Cantaba como buscando un interlocutor que lo escuchase y a quién dirigir su melodía. Nadie había a su alrededor y, sin embargo, buscaba y buscaba impacientemente. Avanzaba dos pasos y retrocedía otros dos, escudriñaba el horizonte, elevaba su vista al cielo y a los edificios que le rodeaba como esperando un aplauso de los asistentes. De vez en cuanto permanecía unos instantes quieto, parado, mirando al suelo, como cogiendo nuevas fuerzas. De repente algo despertó en mí la sospecha, inició una marcha rápida, casi corriendo en dirección opuesta a donde estaba moviendo desesperadamente la cabeza y comenzó a hablar en alto. No había interlocutores visibles, pero él hablaba y hablaba. Se dirigía a ellos con una intensidad convincente y entre su conversación nada inteligible, solo pude descifrar dos expresiones aisladas: "no me entendéis" y "no pensáis más allá de vuestras narices".
Comprendí inmediatamente que no solo los personajes a los que se dirigía insistentemente eran una ficción de su mente, probablemente fruto de algunos desencuentros con ellos, sino que, además, sufría de alguna paranoia inconfesable. Me entristecí, porque lo que parecía en un primer momento producto de un estado de alegría incontenida, de expresión de una existencia vivida con pasión, se convirtió en un desencuentro consigo mismo. Su mente le estaba jugando una mala pasada.
Sin embargo, mientras observaba su deambular por la calle y desaparecía al fondo de la misma, pude rescatar para la razón dos o tres cuestiones que me llamaron la atención.
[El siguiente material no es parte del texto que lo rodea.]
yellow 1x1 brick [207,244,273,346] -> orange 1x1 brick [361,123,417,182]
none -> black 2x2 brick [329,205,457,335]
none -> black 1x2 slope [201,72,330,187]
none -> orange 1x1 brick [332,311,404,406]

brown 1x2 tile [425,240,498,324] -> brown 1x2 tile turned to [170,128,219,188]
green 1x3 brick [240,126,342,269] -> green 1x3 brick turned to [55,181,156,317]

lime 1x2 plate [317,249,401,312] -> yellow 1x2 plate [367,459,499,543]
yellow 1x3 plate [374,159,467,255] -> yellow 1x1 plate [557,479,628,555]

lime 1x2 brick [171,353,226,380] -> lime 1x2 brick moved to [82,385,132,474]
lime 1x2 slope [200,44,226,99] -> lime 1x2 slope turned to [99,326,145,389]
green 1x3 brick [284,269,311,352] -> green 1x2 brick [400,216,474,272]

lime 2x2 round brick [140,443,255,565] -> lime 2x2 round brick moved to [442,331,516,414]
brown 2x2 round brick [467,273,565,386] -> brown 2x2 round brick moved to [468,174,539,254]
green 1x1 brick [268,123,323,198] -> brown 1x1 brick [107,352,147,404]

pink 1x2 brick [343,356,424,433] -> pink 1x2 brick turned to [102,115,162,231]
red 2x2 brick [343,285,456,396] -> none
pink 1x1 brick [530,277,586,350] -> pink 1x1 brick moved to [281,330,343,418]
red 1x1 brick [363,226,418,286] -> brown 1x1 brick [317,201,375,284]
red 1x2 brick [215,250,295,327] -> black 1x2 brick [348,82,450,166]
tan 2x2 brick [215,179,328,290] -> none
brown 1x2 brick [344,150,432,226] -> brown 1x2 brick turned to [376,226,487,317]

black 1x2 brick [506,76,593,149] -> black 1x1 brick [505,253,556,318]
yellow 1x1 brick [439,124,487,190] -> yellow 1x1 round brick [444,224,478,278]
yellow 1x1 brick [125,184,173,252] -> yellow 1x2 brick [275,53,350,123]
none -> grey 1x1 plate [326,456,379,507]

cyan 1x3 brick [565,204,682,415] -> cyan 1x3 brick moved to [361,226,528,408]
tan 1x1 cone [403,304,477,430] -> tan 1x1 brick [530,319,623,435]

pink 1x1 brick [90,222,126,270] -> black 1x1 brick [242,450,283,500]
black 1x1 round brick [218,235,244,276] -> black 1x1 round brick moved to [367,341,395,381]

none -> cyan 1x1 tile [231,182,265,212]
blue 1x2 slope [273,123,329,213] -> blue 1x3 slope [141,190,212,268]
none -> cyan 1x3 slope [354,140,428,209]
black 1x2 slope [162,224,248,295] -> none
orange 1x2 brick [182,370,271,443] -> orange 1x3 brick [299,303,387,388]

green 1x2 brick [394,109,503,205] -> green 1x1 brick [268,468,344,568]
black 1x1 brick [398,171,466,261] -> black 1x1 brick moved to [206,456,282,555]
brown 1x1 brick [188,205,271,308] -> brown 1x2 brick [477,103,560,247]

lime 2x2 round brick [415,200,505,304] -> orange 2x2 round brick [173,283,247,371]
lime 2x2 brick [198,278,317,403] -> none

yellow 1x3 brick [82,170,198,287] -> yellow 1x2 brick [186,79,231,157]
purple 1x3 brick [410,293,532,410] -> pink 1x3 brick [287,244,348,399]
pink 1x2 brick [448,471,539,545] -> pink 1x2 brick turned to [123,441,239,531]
Hablaba como riñendo al mundo y tenía razón. Insistía en que no le entendían porque la gente no pensaba más allá de sus narices. Y, desde su sin-razón, tenía razón. Había acertado en el diagnóstico de un mundo anoréxico de reflexión. Reivindicaba su posición profética, anunciadora y desveladora de un mundo en franca recesión intelectual, y se quejaba de que no le entendíamos. Gritaba a un mundo ciego, insulso, anodino, atrofiado que limitaba su pensamiento a las narices, a lo inmediato, a lo presente, a lo que está tan delante de nosotros que no nos deja ver el más allá. Un mundo de la inmediatez insensible a lo transcendental. Y por eso se enfadaba y levantaba su voz con el desasosiego del que anuncia el porvenir y nadie le hace caso. Su desesperación le llevaba a romper esa angustia e iniciar, de vez en cuando, con la fuerza que da un cambio eufórico de ánimo, una nueva canción.
En mi interior hice un breve ejercicio reflexivo y, como en un examen de conciencia, rescaté aquello que San Alberto Magno solía decir que debía hacer un científico: observar, describir y clasificar. Observé un mundo que me rodea y percibí un sinfín de contradicciones. Las fui describiendo y descubrí una abrumadora ausencia de matices éticos. Las quise clasificar y no pude por menos que hablar de traición, inmoralidad, ambición, lucha, poder, egoísmo, insensibilidad. Hemos convertido el mundo en esa “voluntad de poder” por la que nos da lo mismo afirmar o negar la misma cosa en sucesivos segundos. Lo que prometimos ayer, hoy no sirve. Lo que juramos y perjuramos hoy, mañana no tiene sentido. Nos vendemos por un plato de lentejas o por una silla de poder. Pactamos con el “diablo” con tal de aferrarnos a la poltrona o a nuestro “modus vivendi” porque nada nos ofrece la vida fuera de ese mundo o nada sabemos hacer fuera de ello. Además, y para colmo de la desdicha, nos creemos tener una función mesiánica en cada cosa que hacemos. Todo por salvar al hombre, al desprotegido ciudadano.
Con el fondo de la canción que seguía cantando mi personal protagonista, deserté nuevamente a la realidad para llegar a la conclusión de que el hombre ha abandonado el verdadero sentido de la existencia y lo ha cambiado por el poder.
Lo triste de todo esto es que tengamos que abandonar la cordura para entonar canciones de desesperación y reñir al mundo porque se ha traicionado a sí mismo.